5 View of a dark ocean - the boat with an old man just entering on it. Chaos and darkness spread before - but through an opening in the clouds a glorious city seen.(1)
By October 1839 Cole had begun work on Childhood and his hopes and enthusiasm for the success of the series were high. The next month he was crushed to learn that Ward had died, and he noted sadly, "There would seem almost a fatality in these commissions. Mr. Reed died without seeing his series completed. Mr. Ward died soon after his was commenced."(2) Nonetheless, Cole did complete the series, finishing the hast two pictures in November 1840 and arranging to exhibit all of them that year at the National Academy of Design in New York City.
Ward had wanted Cole to paint The Voyage of Life in the same style as The Course of Empire,(3) and it is interesting to compare the two series. The latter is more baroque and theatrical. It was conceived as a panorama of extravagant proportions, equal to the theory of the cycle of nations which inspired it. The solitary journey of the pilgrim in The Voyage of Life is more introspective and religious. The Course of Empire reflects the passage of time from early morning to evening in the same landscape, whereas The Voyage of Life follows a time sequence corresponding to the seasons of the year. Cole's description of the series is typical of the literary and religious inspiration that motivated him and he phrase it in quintessentially romantic language. Describing Manhood he evokes a scene that might well have been inspired by the poets:
Storm and cloud enshroud a rugged and dreary landscape. Bare, impending precipices rise in the lurid light. The swollen stream rushes furiously down a dark ravine, whirling and foaming in its wild career.(4)
The Voyage of Life was well received by the critics and public alike, and Cole wanted to continue exhibiting the series after the National Academy showing, but complications with the Ward family prevented this. However, he took the precaution of taking full-sized tracings of each picture and made oil copies of all the figures so that he could duplicate the series.(5)

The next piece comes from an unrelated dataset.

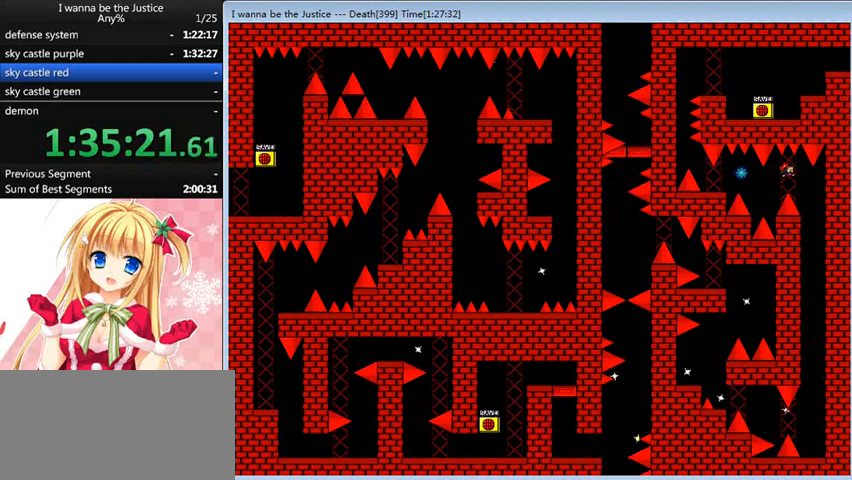
{"keys": [], "events": [[200, "right", "up"], [280, "left", "down"], [440, "left", "up"]]}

In August 1841 Cole sailed for Europe, intending to paint another set of The Voyage of Life during his trip. By November of that year the opportunity was provided by George Washington Greene (1811-1883), the American consul in Rome and a Ward family cousin, who encouraged him to begin. By the spring of 1842 Cole had finished the set, and after his return from Europe he exhibited it in New York City, Boston, and Philadelphia. The series was engraved by James Smillie (1807-1885) after Cole's death, giving it the prestige and popular acclaim it retains today. In his funeral oration for Cole, William Cullen Bryant (1794-1878) called The Voyage of Life "of simpler and less elaborate design than the Course of Empire, but more purely imaginative. The conception of the series is a perfect poem."(6)
1 The list is reprinted in full in Earl A. Powell, Thomas Cole (New York, 1990), pp. 131-138. The list is in a sketchbook of 1827 now in the Cole Papers at the New York State Library in Albany.